Request 1:
In the passage on the Putin-Netanyahu meeting, why were there no public remarks by Putin on the Syrian situation after the talks? Answer in one to three sentences.
Request 2:
Reproduce the section of the passage on the Putin-Netanyahu meeting starting with "Their conversation was" and going on through "of their enemies.".

Extract provided:
-- Opening Marker --

The Russian party was represented by Foreign Minister Sergey Lavrov and Defense Minister Sergei Shoigu, as well as Deputy Prime Minister Arkady Dvorkovich. The Putin-Netanyahu tete-a-tete lasted an hour and a half — 30 minutes longer than planned.

A source in the Israeli delegation later told the Russian press that Netanyahu detailed to Putin “attributes of creeping expansion” by Iran across the Middle East and described associated threats.

Israeli Minister of Jerusalem Affairs Zeev Elkin, a native of the Soviet Union who always accompanies Netanyahu on his trips to Russia, also acts as his personal interpreter at negotiations with Putin. In a televised interview, Elkin said, “As usual, such meetings are very effective and, as usual, their efficiency is due to the content of their conversations always remaining between the two leaders.”

Their conversation was indeed highly confidential and apparently very engaging. Moscow is certainly concerned over Iranian plans in Syria, especially if they could upset reconciliation of the warring parties. Although Tehran and Moscow remain allies on a Syrian settlement, the divergence of their interests is evident on the ground. Russia, however, will not take any public steps against Iran and will continue to balance Israeli and Iranian interests. Moscow needs each party in its own way.

This is why we won’t find any public remarks by Putin on the Syrian situation following the meeting with Netanyahu. This is Russia's golden rule: Moscow doesn’t publicly discuss its partners in the presence of their enemies.

Netanyahu’s visit was officially devoted to Holocaust Remembrance Day and he went to the Jewish Museum and Tolerance Center in Moscow to attend the opening of an exhibit on the Sobibor (Poland) death camp. Putin and Netanyahu laid the memorial foundation stone for a future monument dedicated to “The Heroes of Resistance in Nazi Camps and Ghettos.”

As always, Moscow didn't accentuate Iran as a separate agenda item, trying hard to avoid any mention of its partner in the Syria conflict. Putin also didn’t mention Iran or Syria during his opening public remarks. His only reference to the conflict in Syria was his statement at the museum: “Our memory is an admonition against any attempts [at] world dominance, [to] declare, build or reaffirm one’s exceptionalism on the basis of race, nationality or any other superiority.”

-- Closing Marker --

Data section:

-- Opening Marker --

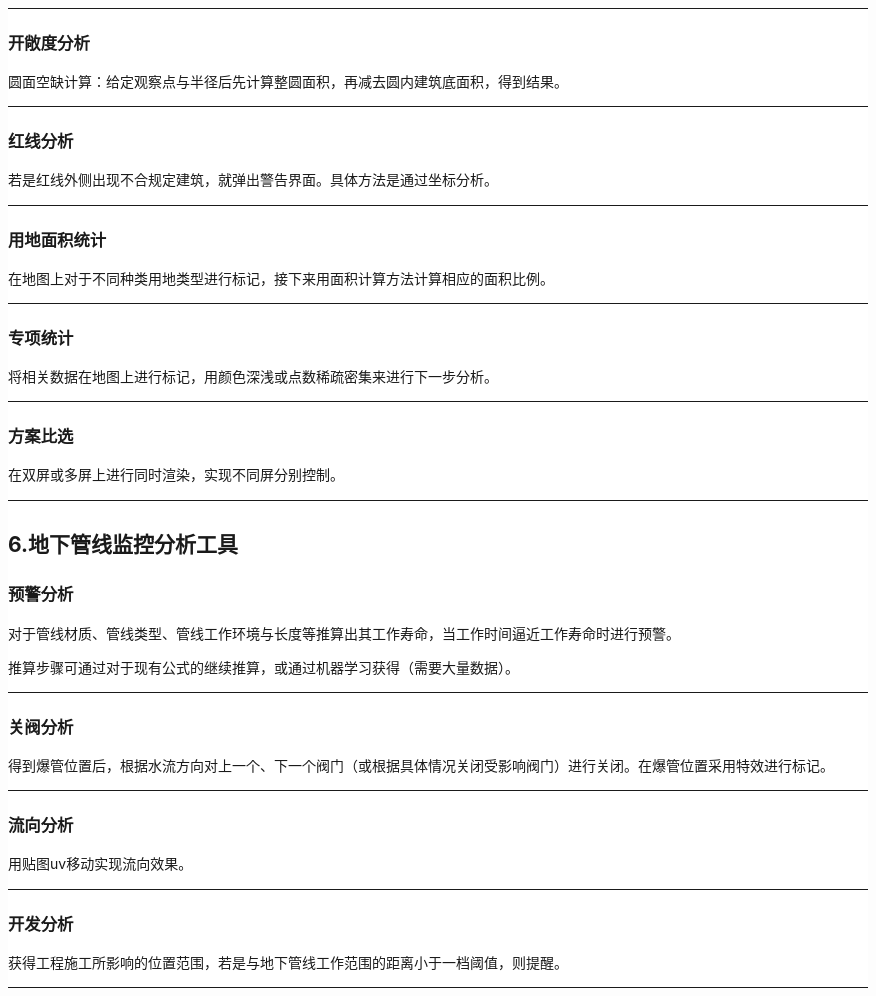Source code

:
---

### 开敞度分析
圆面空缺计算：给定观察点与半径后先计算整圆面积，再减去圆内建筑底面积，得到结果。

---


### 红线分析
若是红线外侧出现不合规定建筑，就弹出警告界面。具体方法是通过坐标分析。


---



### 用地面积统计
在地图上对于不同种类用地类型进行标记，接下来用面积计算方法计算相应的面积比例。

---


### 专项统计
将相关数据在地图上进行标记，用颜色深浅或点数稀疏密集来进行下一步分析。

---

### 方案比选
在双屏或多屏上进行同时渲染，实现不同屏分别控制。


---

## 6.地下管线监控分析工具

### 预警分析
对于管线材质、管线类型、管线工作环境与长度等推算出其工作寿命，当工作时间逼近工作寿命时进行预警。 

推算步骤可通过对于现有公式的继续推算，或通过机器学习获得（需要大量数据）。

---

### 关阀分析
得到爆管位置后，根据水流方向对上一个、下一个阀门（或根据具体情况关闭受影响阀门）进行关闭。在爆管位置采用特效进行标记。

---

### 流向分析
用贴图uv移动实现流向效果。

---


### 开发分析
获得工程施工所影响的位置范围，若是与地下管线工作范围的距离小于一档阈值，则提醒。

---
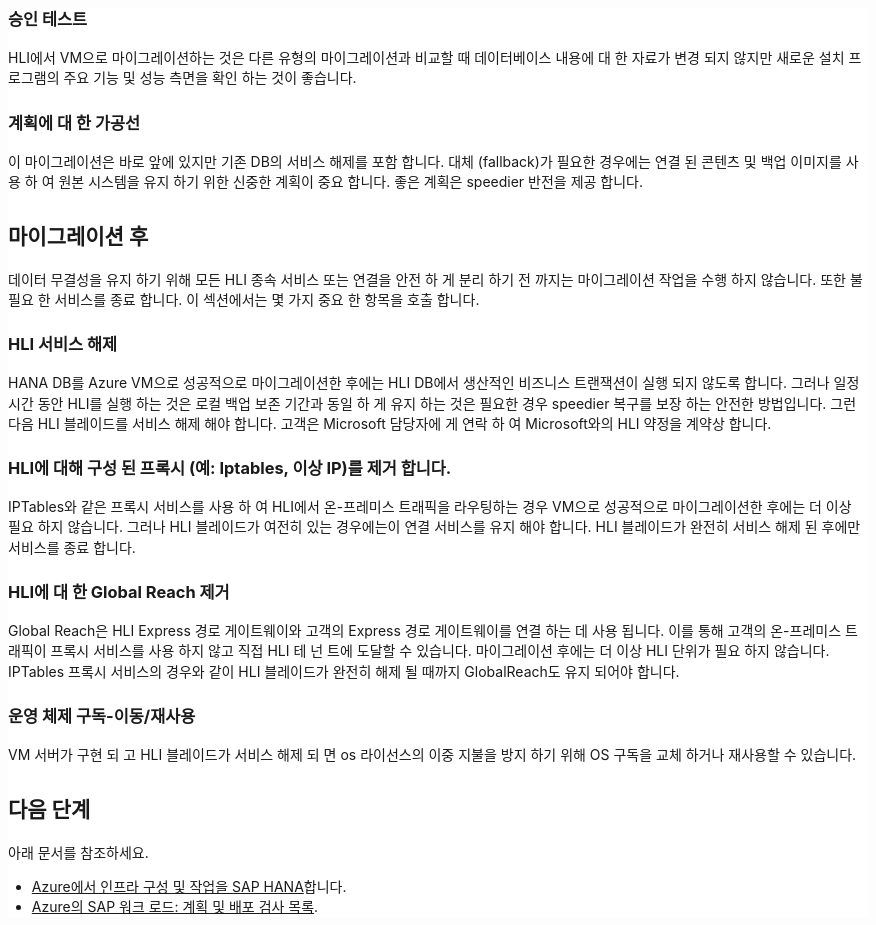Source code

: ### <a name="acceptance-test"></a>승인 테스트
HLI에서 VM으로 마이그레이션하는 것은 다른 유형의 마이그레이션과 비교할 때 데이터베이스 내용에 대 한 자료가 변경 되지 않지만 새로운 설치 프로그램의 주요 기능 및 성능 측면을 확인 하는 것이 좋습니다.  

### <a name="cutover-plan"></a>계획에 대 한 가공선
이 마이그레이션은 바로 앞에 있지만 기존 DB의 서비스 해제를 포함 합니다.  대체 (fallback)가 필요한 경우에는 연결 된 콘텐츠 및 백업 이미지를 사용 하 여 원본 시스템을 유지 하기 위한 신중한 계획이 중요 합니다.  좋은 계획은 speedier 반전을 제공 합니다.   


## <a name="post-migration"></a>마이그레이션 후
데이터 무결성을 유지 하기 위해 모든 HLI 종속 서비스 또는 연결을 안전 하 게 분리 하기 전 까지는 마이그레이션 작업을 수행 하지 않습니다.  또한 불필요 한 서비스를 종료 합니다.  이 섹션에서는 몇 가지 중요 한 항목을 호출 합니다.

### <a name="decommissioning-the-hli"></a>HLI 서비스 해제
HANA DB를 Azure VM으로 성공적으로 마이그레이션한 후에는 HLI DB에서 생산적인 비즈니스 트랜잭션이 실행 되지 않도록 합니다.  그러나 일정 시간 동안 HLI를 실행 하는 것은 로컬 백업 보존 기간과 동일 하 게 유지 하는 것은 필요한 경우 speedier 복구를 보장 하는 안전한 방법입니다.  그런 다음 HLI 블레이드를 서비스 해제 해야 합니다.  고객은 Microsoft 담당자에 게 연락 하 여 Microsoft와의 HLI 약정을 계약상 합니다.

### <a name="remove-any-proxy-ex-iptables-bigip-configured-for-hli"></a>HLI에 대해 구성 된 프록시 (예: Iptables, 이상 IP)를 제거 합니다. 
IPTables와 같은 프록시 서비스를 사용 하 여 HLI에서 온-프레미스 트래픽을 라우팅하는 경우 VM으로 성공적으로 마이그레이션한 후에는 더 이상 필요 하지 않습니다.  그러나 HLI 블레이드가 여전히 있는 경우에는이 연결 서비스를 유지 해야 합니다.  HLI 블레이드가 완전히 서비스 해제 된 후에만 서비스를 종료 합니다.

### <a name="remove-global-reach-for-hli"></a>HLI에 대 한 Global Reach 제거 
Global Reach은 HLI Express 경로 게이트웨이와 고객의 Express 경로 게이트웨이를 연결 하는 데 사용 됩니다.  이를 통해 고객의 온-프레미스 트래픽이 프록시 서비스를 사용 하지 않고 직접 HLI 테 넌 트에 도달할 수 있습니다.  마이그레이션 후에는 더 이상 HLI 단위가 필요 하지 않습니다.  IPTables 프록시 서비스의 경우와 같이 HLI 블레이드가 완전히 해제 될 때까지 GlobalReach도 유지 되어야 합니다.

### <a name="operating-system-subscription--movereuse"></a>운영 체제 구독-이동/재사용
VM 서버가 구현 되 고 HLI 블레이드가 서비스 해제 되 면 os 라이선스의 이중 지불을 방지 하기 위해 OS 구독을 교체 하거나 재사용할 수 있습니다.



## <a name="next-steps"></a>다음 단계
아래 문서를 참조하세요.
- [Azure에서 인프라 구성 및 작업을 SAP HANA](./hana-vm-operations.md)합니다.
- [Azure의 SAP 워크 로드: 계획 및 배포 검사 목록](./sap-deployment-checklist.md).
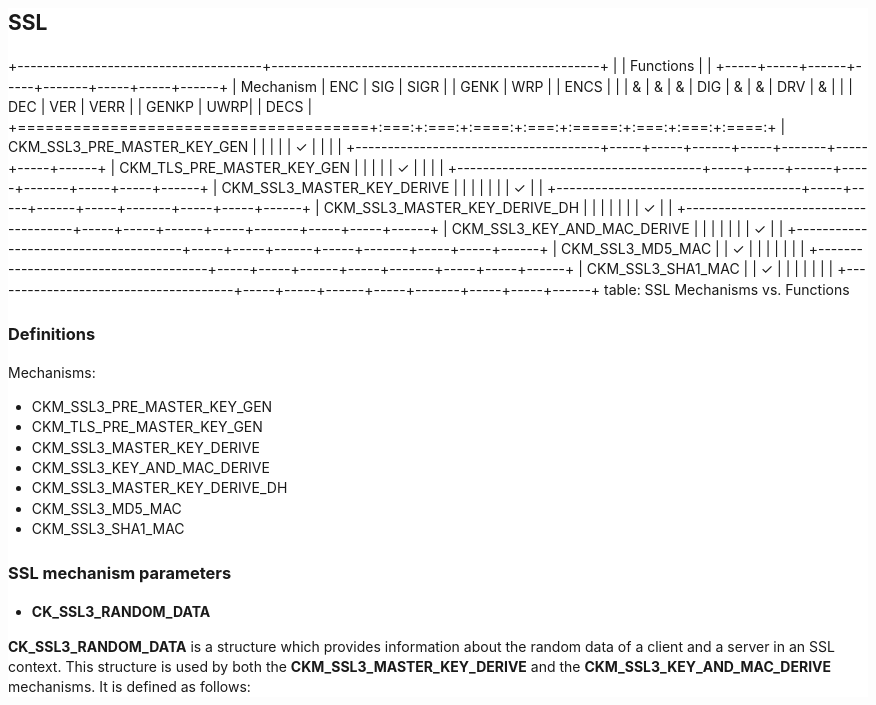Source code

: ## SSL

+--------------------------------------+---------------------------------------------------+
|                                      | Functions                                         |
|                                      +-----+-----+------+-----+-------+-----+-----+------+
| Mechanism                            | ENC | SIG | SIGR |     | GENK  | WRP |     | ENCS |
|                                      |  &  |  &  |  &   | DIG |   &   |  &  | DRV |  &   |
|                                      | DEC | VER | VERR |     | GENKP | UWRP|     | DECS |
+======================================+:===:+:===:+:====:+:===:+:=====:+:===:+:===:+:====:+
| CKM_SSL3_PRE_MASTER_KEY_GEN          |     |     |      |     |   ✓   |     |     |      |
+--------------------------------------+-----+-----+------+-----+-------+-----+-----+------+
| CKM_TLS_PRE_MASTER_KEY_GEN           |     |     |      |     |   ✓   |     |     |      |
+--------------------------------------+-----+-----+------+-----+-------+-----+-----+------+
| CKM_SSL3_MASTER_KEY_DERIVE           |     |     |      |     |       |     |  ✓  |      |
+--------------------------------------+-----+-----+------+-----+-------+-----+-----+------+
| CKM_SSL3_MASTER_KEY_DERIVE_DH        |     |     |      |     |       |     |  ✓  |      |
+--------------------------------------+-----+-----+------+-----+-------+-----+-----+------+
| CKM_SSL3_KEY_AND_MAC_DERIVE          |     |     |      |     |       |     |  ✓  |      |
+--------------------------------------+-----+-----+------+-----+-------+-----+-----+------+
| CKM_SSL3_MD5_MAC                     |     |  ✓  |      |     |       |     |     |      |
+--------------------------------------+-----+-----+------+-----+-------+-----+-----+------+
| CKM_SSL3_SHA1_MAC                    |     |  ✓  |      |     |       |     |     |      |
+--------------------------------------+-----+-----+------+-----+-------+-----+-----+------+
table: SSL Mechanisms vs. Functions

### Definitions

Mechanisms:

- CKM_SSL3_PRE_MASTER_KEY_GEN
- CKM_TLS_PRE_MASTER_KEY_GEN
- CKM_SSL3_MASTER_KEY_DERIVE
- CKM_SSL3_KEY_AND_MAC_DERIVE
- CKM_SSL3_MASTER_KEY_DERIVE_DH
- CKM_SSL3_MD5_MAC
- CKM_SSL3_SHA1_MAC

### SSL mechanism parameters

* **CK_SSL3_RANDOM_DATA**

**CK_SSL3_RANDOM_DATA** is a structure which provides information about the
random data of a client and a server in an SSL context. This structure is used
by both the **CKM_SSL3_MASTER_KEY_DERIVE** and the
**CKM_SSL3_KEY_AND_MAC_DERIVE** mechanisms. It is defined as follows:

-- Closing Marker --

Exercise response 1:
The passage attributes this to Russia's "golden rule": Moscow does not publicly discuss its partners in the presence of their enemies. Although Moscow is concerned about Iranian plans in Syria, Russia will not take public steps against Iran. It will keep balancing Israeli and Iranian interests, because it needs each party in its own way.

Exercise response 2:
Their conversation was indeed highly confidential and apparently very engaging. Moscow is certainly concerned over Iranian plans in Syria, especially if they could upset reconciliation of the warring parties. Although Tehran and Moscow remain allies on a Syrian settlement, the divergence of their interests is evident on the ground. Russia, however, will not take any public steps against Iran and will continue to balance Israeli and Iranian interests. Moscow needs each party in its own way.

This is why we won’t find any public remarks by Putin on the Syrian situation following the meeting with Netanyahu. This is Russia's golden rule: Moscow doesn’t publicly discuss its partners in the presence of their enemies.